Senate Intelligence Committee chairman Sen. Richard Burr, R-NC, right, speaks next to Vice Chairman Sen. Mark Warner, D-VA., during a Senate Intelligence Committee hearing on Russian election activity and technology, Nov. 1, 2017, on Capitol Hill in Washington.
Senate Intelligence Committee chairman Sen. Richard Burr, R-NC, right, speaks next to Vice Chairman Sen. Mark Warner, D-VA., during a Senate Intelligence Committee hearing on Russian election activity and technology, Nov. 1, 2017, on Capitol Hill in Washington.

Tempers flared as U.S. lawmakers grilled Facebook, Twitter and Google representatives about Russia's use of their platforms to spread disinformation during the 2016 presidential campaign, as well as the companies' efforts to prevent a repeat.

"You must do better to protect the American people and, frankly, all of your users from this kind of manipulation," Senate Intelligence Committee Chairman Richard Burr, a Republican from North Carolina, told attorneys for the tech giants at a hearing on Wednesday.

"I don't think you get it," Senator Dianne Feinstein, a Democrat from California, said. "What we're talking about is a cataclysmic change. … What we're talking about is a major foreign power with the sophistication and ability to involve themselves in a [U.S.] presidential election and sow conflict and discord all over this nation."

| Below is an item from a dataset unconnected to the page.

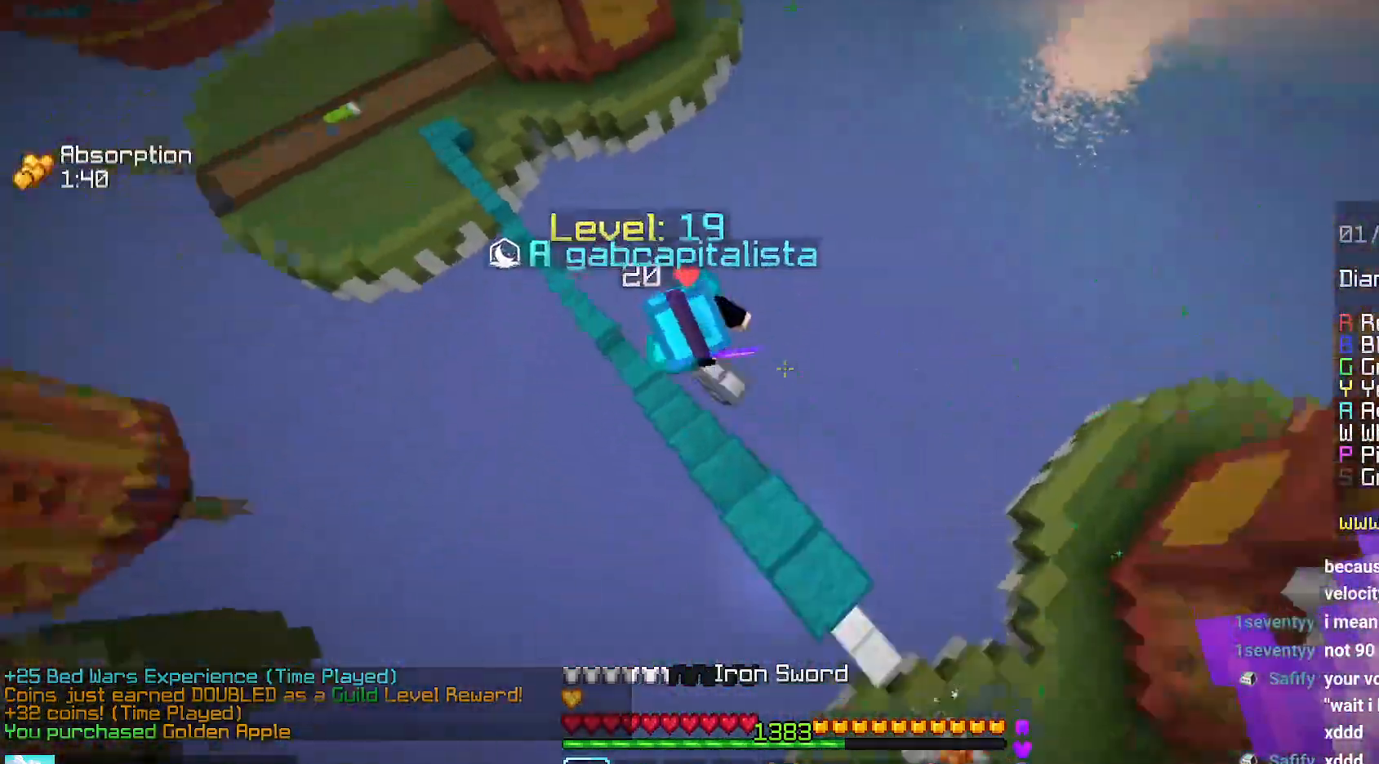
{"keys": ["left", "up"], "mouse": ["left"], "events": [[217, "left", "up"], [384, "mouse_left", "down"], [467, "left", "down"]]}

Feinstein stressed that social media companies bear ultimate responsibility for the material that gets posted on their sites.

"You've created these platforms, and now they are being misused. And you have to be the ones to do something about it -- or we [Congress] will," she said.

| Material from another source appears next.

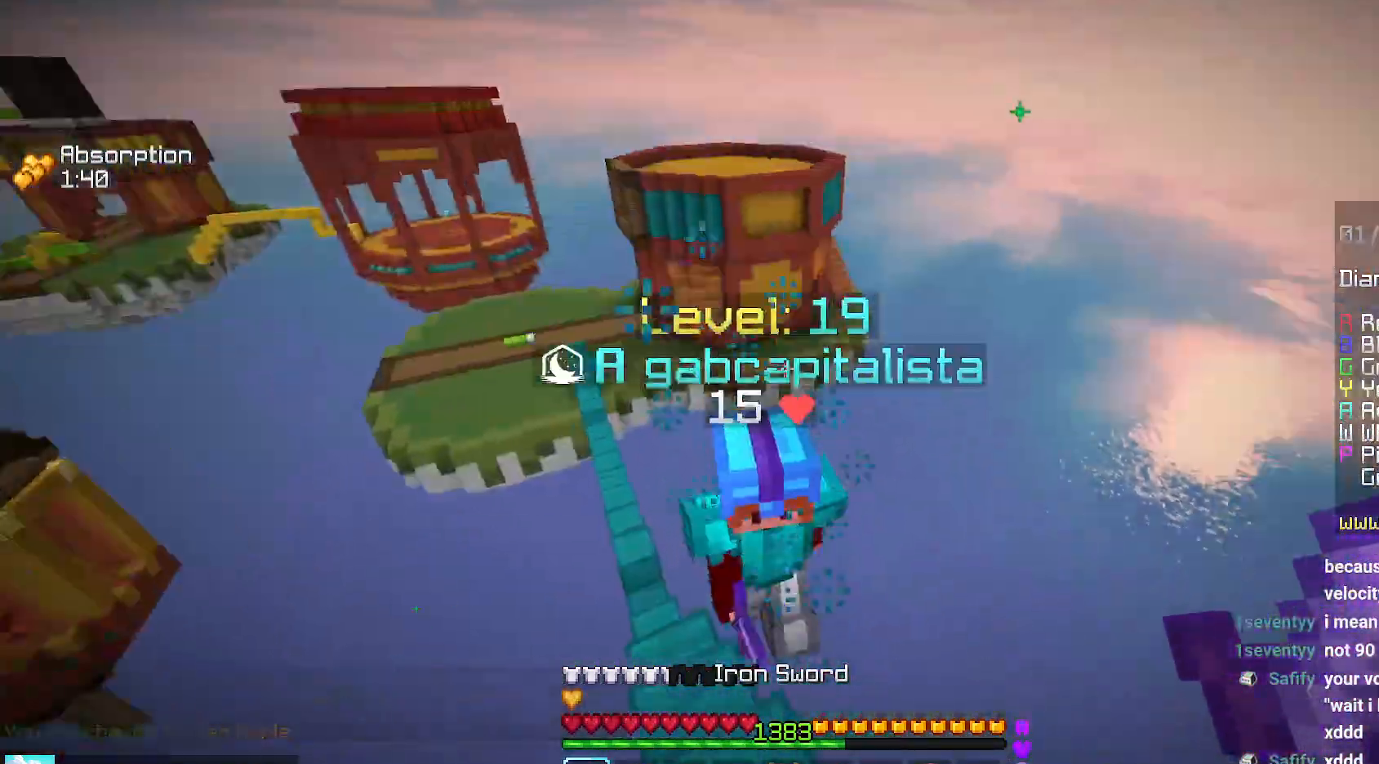
{"keys": ["up"], "mouse": ["left"], "events": [[84, "up", "up"], [100, "left", "up"], [100, "mouse_left", "up"], [134, "up", "down"], [150, "mouse_left", "down"], [317, "up", "up"], [384, "up", "down"]]}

Democratic Sen. Dianne Feinstein, left, and several Senate colleagues look at a poster depicting an example of a misleading internet ad as representatives of Facebook, Twitter and Google testify during hearing on Capitol Hill in Washington, Oct. 31, 2017.
Democratic Sen. Dianne Feinstein, left, and several Senate colleagues look at a poster depicting an example of a misleading internet ad as representatives of Facebook, Twitter and Google testify during hearing on Capitol Hill in Washington, Oct. 31, 2017.

Democrats on the House Intelligence Committee released a sampling of content that Facebook, Instagram and Twitter had identified as being linked to Russian actors. The content -- ads, videos and tweets -- covered a range of topics, including race, immigration, Islam, state pride and LGBT issues.

Phony accounts

Facebook, Twitter and Google have acknowledged that entities traced to Russia used phony accounts and other tactics to spread inflammatory messages and fake advertising that reached millions of Americans in 2015 and 2016. Lawyers for the companies stressed they take the problem seriously and are aggressively combating it.

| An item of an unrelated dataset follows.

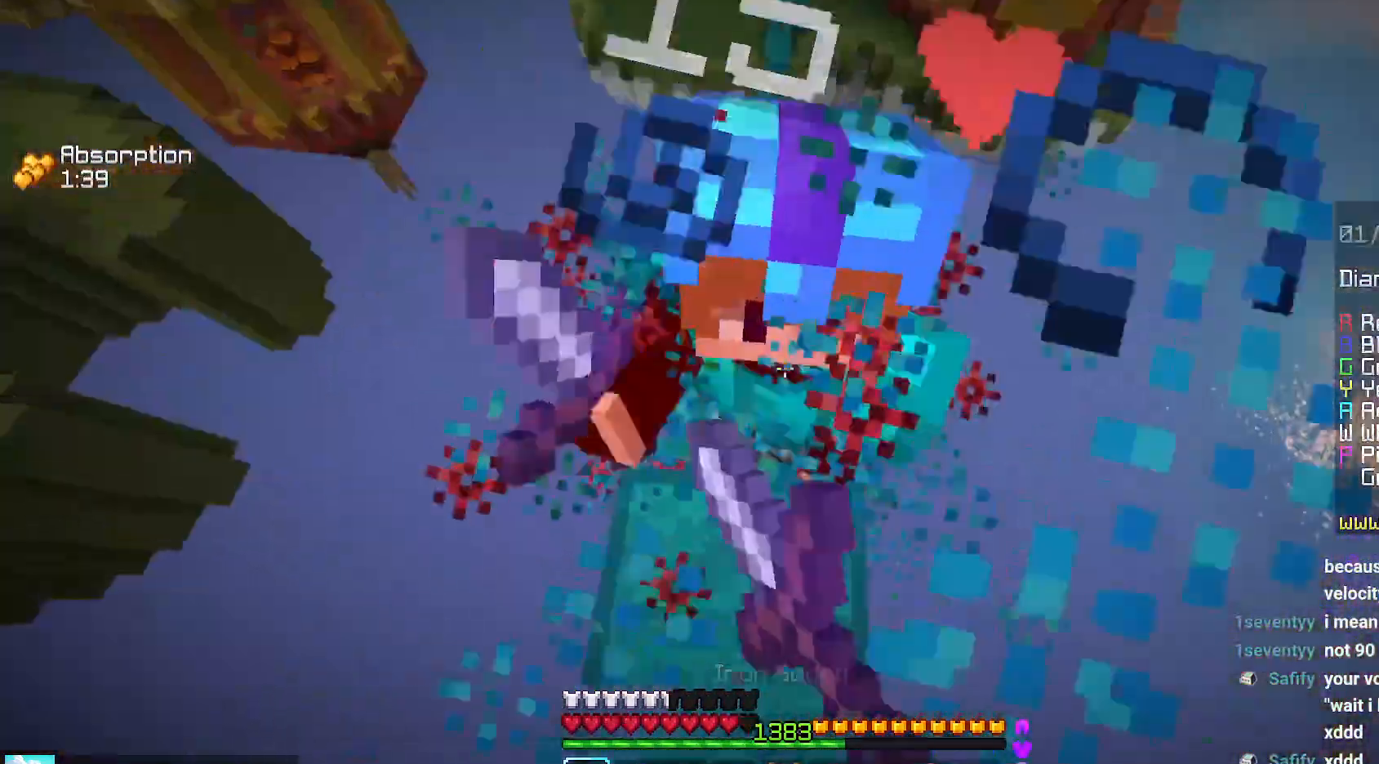
{"keys": ["up"], "mouse": ["left"], "events": [[34, "up", "up"], [84, "up", "down"], [317, "up", "up"], [367, "up", "down"]]}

"All of these [phony foreign] accounts and pages violated our policies, and we removed them," Facebook General Counsel Colin Stretch said. "Going forward, we are making significant investments. We're hiring more ad reviewers, doubling or more our security engineering efforts, putting in place tighter ad content restrictions, launching new tools to improve ad transparency, and requiring documentation from political ad buyers."

Stretch added that fake ads "were a very small fraction of the overall content on Facebook, but any amount is too much."

Holding social media companies to account continued on the other side of the Capitol hours later, when the House Select Committee on Intelligence held a hearing on the same topic, with the same witnesses.

From left, Facebook's General Counsel Colin Stretch, Twitter's Acting General Counsel Sean Edgett, and Google's Senior Vice President and General Counsel Kent Walker, are sworn in for a Senate Intelligence Committee hearing on Russian election activity and technology, Nov. 1, 2017, on Capitol Hill in Washington.
From left, Facebook's General Counsel Colin Stretch, Twitter's Acting General Counsel Sean Edgett, and Google's Senior Vice President and General Counsel Kent Walker, are sworn in for a Senate Intelligence Committee hearing on Russian election activity and technology, Nov. 1, 2017, on Capitol Hill in Washington.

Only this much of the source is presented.